Required work.
1) Reproduce the passage of the debenture form that begins at the words "1. Payments." and ends after the words "of this Debenture.".
2) For each statement below, answer yes or no according to the debenture form, and quote the words that decide it.
(a) The Maker is a Florida corporation.
(b) Interest on the unpaid principal accrues at 12% per annum.
(c) Net proceeds of at least $2,000,000 from debt and/or equity financings can make the debenture fall due.
3) Using the debenture form, answer each question on its own line.
(a) Which company is called the "Maker"?
(b) What fixed date is given in clause (i) for the full amount to be due?
(c) Where do capitalized terms that are not defined in the debenture get their meanings?

FORM OF NON-CONVERTIBLE 10% DEBENTURE
EXHIBIT
10.2
FORM
OF NON-CONVERTIBLE
10%
DEBENTURE
$___________
|
October
__, 2006
|
FOR
VALUE
RECEIVED, Theater Xtreme Entertainment Group, Inc., a Florida corporation (the
“Maker”),
with
its primary offices located at 000 Xxxxxxxxx Xxxxxxxxx, Xxxxxx X & X,
Xxxxxx, Xxxxxxxx 00000, promises to pay to the order of ________________, or
its
registered assigns (the “Payee”),
upon
the terms set forth below, the principal sum of ______________ ($____________)
plus interest on the unpaid principal sum outstanding at the rate of 10% per
annum (this “Debenture”).
Capitalized
terms used and not otherwise defined herein that are defined in the Securities
Purchase Agreement, dated October __, 2006 (the “Purchase
Agreement”)
shall have the respective meanings given such terms in the Purchase
Agreement.
1. Payments.
(a)
The
full
amount of principal and accrued interest under this Debenture shall be due
on
the earlier of (i) November 13, 2007 and (ii) the date that the Maker shall
have
received net proceeds, in the aggregate since the issue date of this Debenture
and in one or more transactions during such period, from debt and/or equity
financings, of at least $2,000,000 (the “Maturity
Date”),
unless due earlier in accordance with the terms of this Debenture.
(b)

Data extract.
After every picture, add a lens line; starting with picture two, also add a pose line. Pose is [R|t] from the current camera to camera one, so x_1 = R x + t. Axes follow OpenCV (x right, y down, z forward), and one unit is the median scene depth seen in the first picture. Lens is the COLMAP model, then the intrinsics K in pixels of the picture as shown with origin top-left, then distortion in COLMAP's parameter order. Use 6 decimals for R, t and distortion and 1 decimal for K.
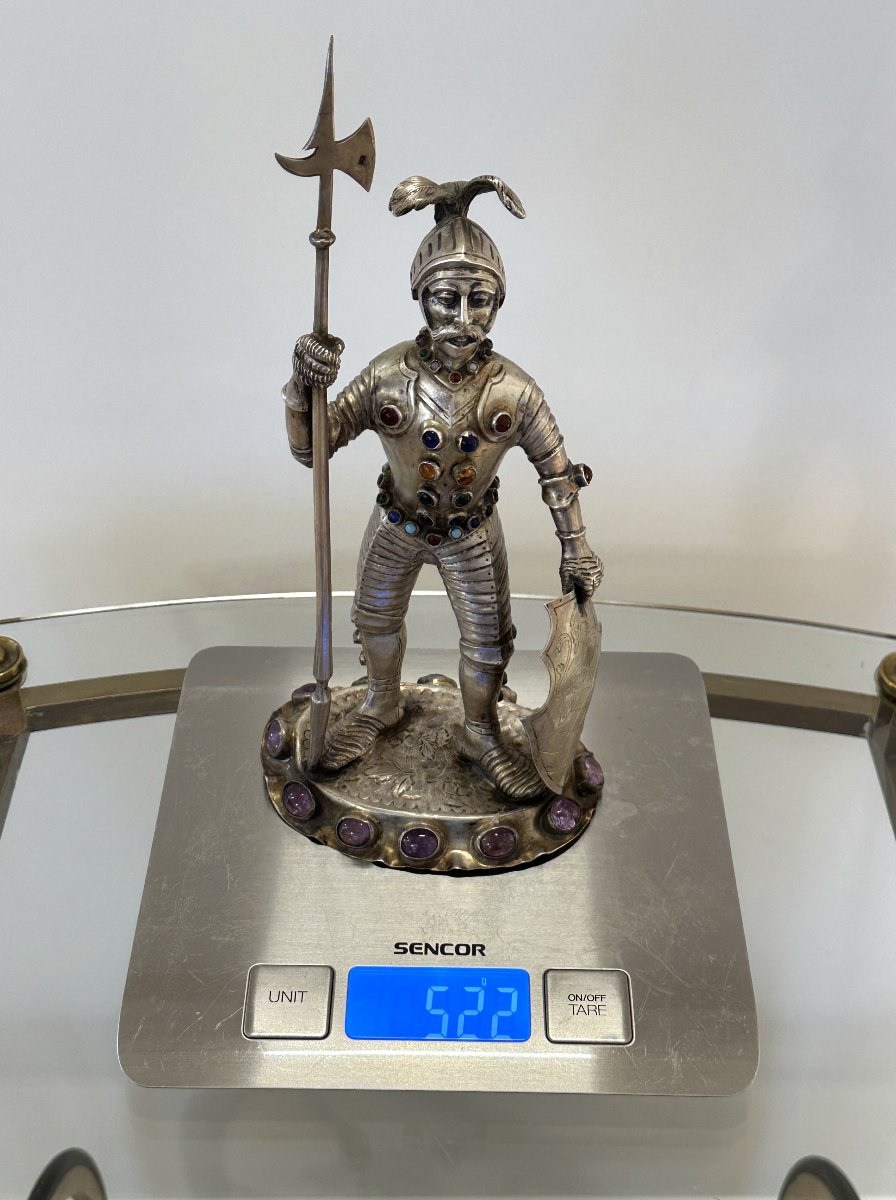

Results in order.
1)
1. Payments.
(a)
The
full
amount of principal and accrued interest under this Debenture shall be due
on
the earlier of (i) November 13, 2007 and (ii) the date that the Maker shall
have
received net proceeds, in the aggregate since the issue date of this Debenture
and in one or more transactions during such period, from debt and/or equity
financings, of at least $2,000,000 (the “Maturity
Date”),
unless due earlier in accordance with the terms of this Debenture.

2)
(a) Yes: "Theater Xtreme Entertainment Group, Inc., a Florida corporation"
(b) No: "at the rate of 10% per annum"
(c) Yes: "from debt and/or equity financings, of at least $2,000,000"

3)
(a) Theater Xtreme Entertainment Group, Inc.
(b) November 13, 2007
(c) From the Purchase Agreement